Most of us measure time in terms of memories, photo albums, diaries, social media posts, and so on and so forth. Faded Paper Figures measure time in songs. The Salt Lake City, UT trio—Heather Alden [vocals], R. John Williams [guitar, vocals], and Kael Alden [keys, guitars, drums, production]—stamp life’s ebbs and flows onto a soundtrack of lush alternative, cinematic electronic, and unassuming pop. This approach enlivens the group’s fifth full-length album, the aptly titled Kairos – meaning: a propitious moment for decision or action.
“Kairos represents the moment or ‘The now’,” states John. “In some ways, we’re saying, ‘Here we are. We’ve finally re-emerged. Our heads are back above water’. This idea shows itself in various places on the album. Music is a time art. It relies on your willingness to engage with this object. You have to sit with a song and allow it to occupy a duration in your conscious experience. And as with music, so with life. Things change and emerge with time.”
The band moved through life together since 2007. Along the way, they built a robust discography, spanning Dynamo [2008], New Medium [2010], The Matter [2012], Relics [2014], Remnants EP [2015], and Chronos EP [2017]. In addition to amassing over 10 million streams independently, they attracted acclaim from NPR, New York Post, Paste, BULLETT, Clash, and Wonderland UK, to name a few. Their music has appeared on ABC’s Grey’s Anatomy and MTV’s The Real World as well as programming across NBC Sports, E!.
Simultaneously, these musicians hold down seriously “adult” day jobs. John works as a tenured English professor at Yale with two books under his belt. Kael writes music for a production house called Robot Repair, regularly landing syncs in films, television shows, and advertising campaigns. Heather is a full-time physician of family medicine.
During the process of recording Kairos, Heather and Kael moved their family to Salt Lake City as a myriad of changes followed.
“We had our second child, and Heather got a job as a doctor in Salt Lake City, so we left Los Angeles” recalls Kael. “For us, the biggest difference was the move.”
“My life is almost unrecognizable from what it was,” confesses John. “I got divorced. I have a transgender daughter who was raised as a little boy and came out as a trans female. I ended up in a new relationship and remarried. I got tenure at Yale. I was also flying out to Salt Lake City to record with Kael and Heather fairly often. The last EP Chronos was written during the height of our lives becoming chaos. Kairos is a special moment we’re seizing together.”
Over the course of a year, John made ten trips to Salt Lake City. Heather and Kael built a studio in their basement, which became their de facto creative hive. As they absorbed a myriad of modern influences, they also widened the soundscape, drawing on an arsenal of vintage synths and “strange little machines Kael finds on eBay.” John incorporated his academic research on time into the overall theme.
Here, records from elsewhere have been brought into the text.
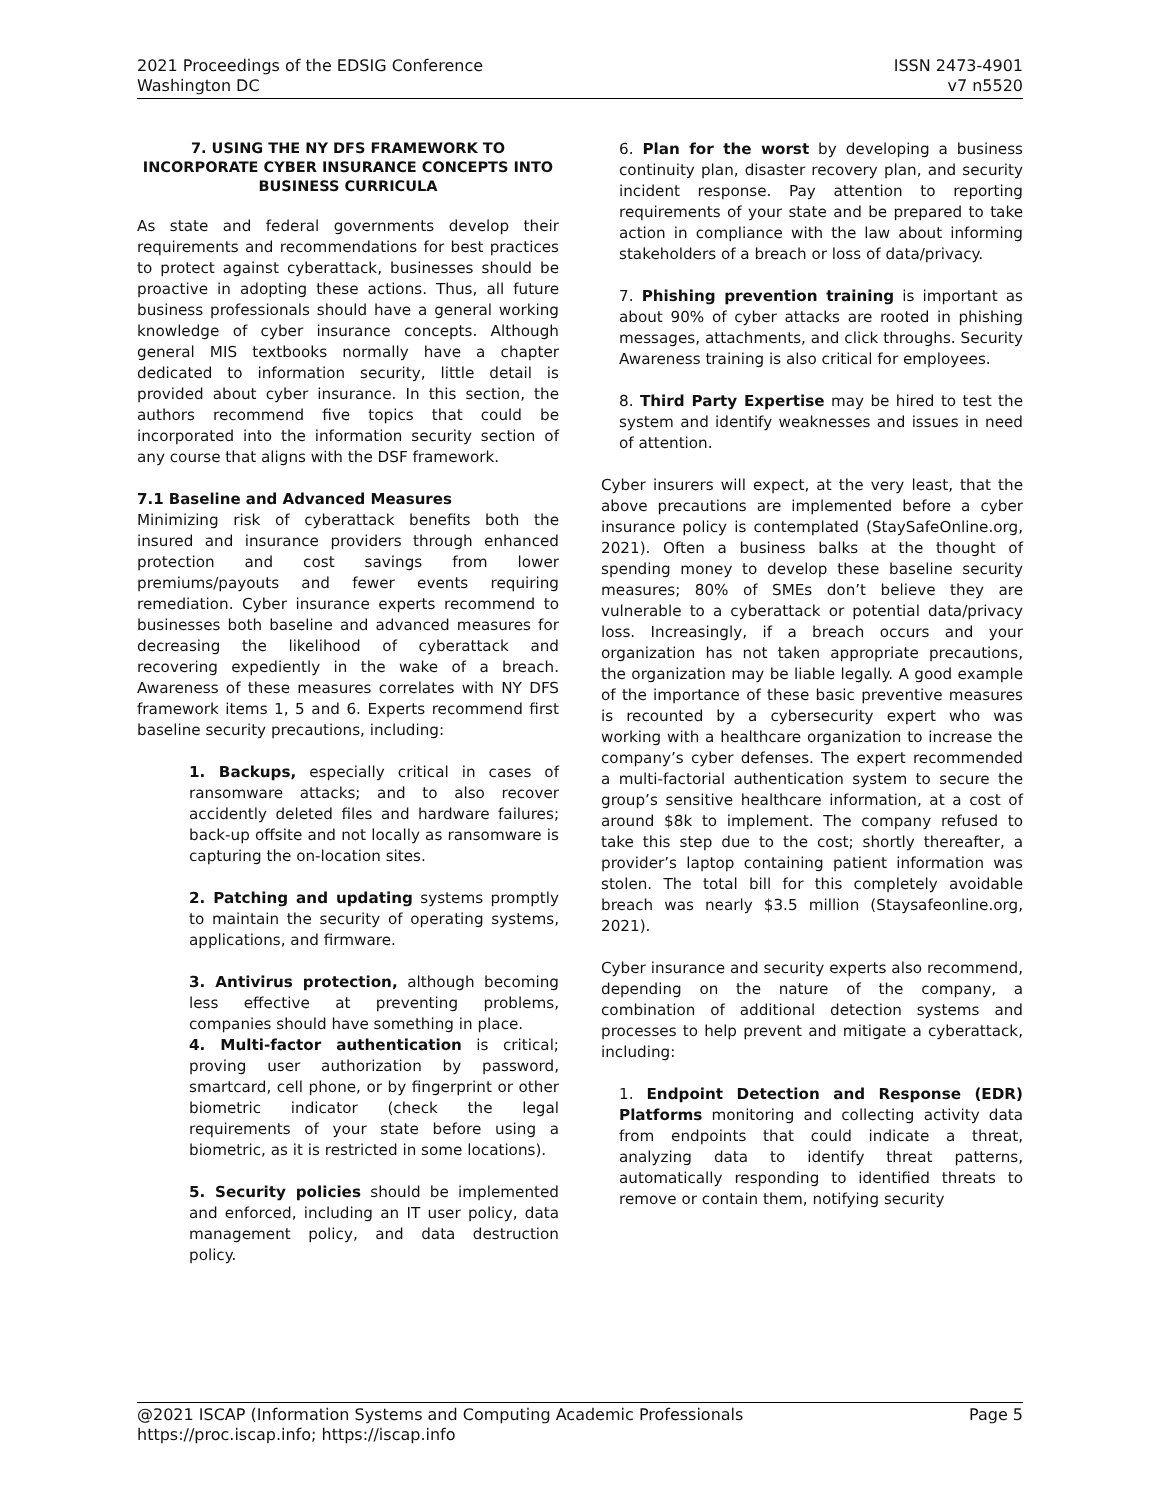2021 Proceedings of the EDSIG Conference
Washington DC
ISSN 2473-4901
v7 n5520
7. USING THE NY DFS FRAMEWORK TO INCORPORATE CYBER INSURANCE CONCEPTS INTO BUSINESS CURRICULA
As state and federal governments develop their requirements and recommendations for best practices to protect against cyberattack, businesses should be proactive in adopting these actions. Thus, all future business professionals should have a general working knowledge of cyber insurance concepts. Although general MIS textbooks normally have a chapter dedicated to information security, little detail is provided about cyber insurance. In this section, the authors recommend five topics that could be incorporated into the information security section of any course that aligns with the DSF framework.
7.1 Baseline and Advanced Measures
Minimizing risk of cyberattack benefits both the insured and insurance providers through enhanced protection and cost savings from lower premiums/payouts and fewer events requiring remediation. Cyber insurance experts recommend to businesses both baseline and advanced measures for decreasing the likelihood of cyberattack and recovering expediently in the wake of a breach. Awareness of these measures correlates with NY DFS framework items 1, 5 and 6. Experts recommend first baseline security precautions, including:
1. Backups, especially critical in cases of ransomware attacks; and to also recover accidently deleted files and hardware failures; back-up offsite and not locally as ransomware is capturing the on-location sites.
2. Patching and updating systems promptly to maintain the security of operating systems, applications, and firmware.
3. Antivirus protection, although becoming less effective at preventing problems, companies should have something in place.
4. Multi-factor authentication is critical; proving user authorization by password, smartcard, cell phone, or by fingerprint or other biometric indicator (check the legal requirements of your state before using a biometric, as it is restricted in some locations).
5. Security policies should be implemented and enforced, including an IT user policy, data management policy, and data destruction policy.
6. Plan for the worst by developing a business continuity plan, disaster recovery plan, and security incident response. Pay attention to reporting requirements of your state and be prepared to take action in compliance with the law about informing stakeholders of a breach or loss of data/privacy.
7. Phishing prevention training is important as about 90% of cyber attacks are rooted in phishing messages, attachments, and click throughs. Security Awareness training is also critical for employees.
8. Third Party Expertise may be hired to test the system and identify weaknesses and issues in need of attention.
Cyber insurers will expect, at the very least, that the above precautions are implemented before a cyber insurance policy is contemplated (StaySafeOnline.org, 2021). Often a business balks at the thought of spending money to develop these baseline security measures; 80% of SMEs don’t believe they are vulnerable to a cyberattack or potential data/privacy loss. Increasingly, if a breach occurs and your organization has not taken appropriate precautions, the organization may be liable legally. A good example of the importance of these basic preventive measures is recounted by a cybersecurity expert who was working with a healthcare organization to increase the company’s cyber defenses. The expert recommended a multi-factorial authentication system to secure the group’s sensitive healthcare information, at a cost of around $8k to implement. The company refused to take this step due to the cost; shortly thereafter, a provider’s laptop containing patient information was stolen. The total bill for this completely avoidable breach was nearly $3.5 million (Staysafeonline.org, 2021).
Cyber insurance and security experts also recommend, depending on the nature of the company, a combination of additional detection systems and processes to help prevent and mitigate a cyberattack, including:
1. Endpoint Detection and Response (EDR) Platforms monitoring and collecting activity data from endpoints that could indicate a threat, analyzing data to identify threat patterns, automatically responding to identified threats to remove or contain them, notifying security
@2021 ISCAP (Information Systems and Computing Academic Professionals Page 5
https://proc.iscap.info; https://iscap.info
Representative of their evolution, “She’s Walking Out” struts forward on cello—performed by Kael—as a funky groove takes hold. Meanwhile, the lyrics pay homage to none other than Supreme Court Justice Ruth Bader Ginsburg. “Lyrically, the song emerged from a different place,” John reveals. “I’d just watched RBG, and I was feeling the energy of the #MeToo movement. There’s something powerful about women who recognize when to stand up. It’s an anthem for women saying, ‘Enough is enough’.
The opener “Bones” glides on shimmering synths towards fits of falsetto as it kickflips back to the field recordings of skateboards scraping concrete.
“It’s really nostalgic,” Kael continues. “It’s a throwback homage to the golden age of skating, our childhoods.” “In 2018, I reconnected with skateboarding,” recalls John. “Skaters have a really interesting relationship to public spaces. They take something specifically designed for safety—like a railing—and turn it into an object of precarity and danger. You cannot help but think differently about space and time as a skater. Simultaneously, the song references the concretization of the planet and global warming. In the seventies, the California drought emptied the swimming pools, so skating took off. It’s an odd love song to this history.”
Kael initially sketched “All That We Feel” following the death of his sister. The track’s manipulated orchestra underscores a gorgeously melancholic falsetto from Heather. Elsewhere, “Unambiguous Love Song” offers reprieve as it transmits a love letter to the possibilities of new life. “The songs touch on loss, change, and relationships, but they’re all laced with a sense of hope,” explains Kael. “The hopeful side is subtle, but it’s there.”
In the meantime, Heather brings real hope to those who need it most. In the midst of the global pandemic, she continues to make a difference on the frontline coordinating coronavirus testing for her patients.
“We debated moving forward with the release, because of everything going on,” admits John. “However, Heather was game to get this out and let the record do its thing while civilization tries to get the world under control.”
In the end, Faded Paper Figures soundtrack the times you want to cherish the most.
“This band has always been our release,” Kael leaves off. “It’s our escape from everything. With this album, we have a new love for life and what we do together. I think it shows.”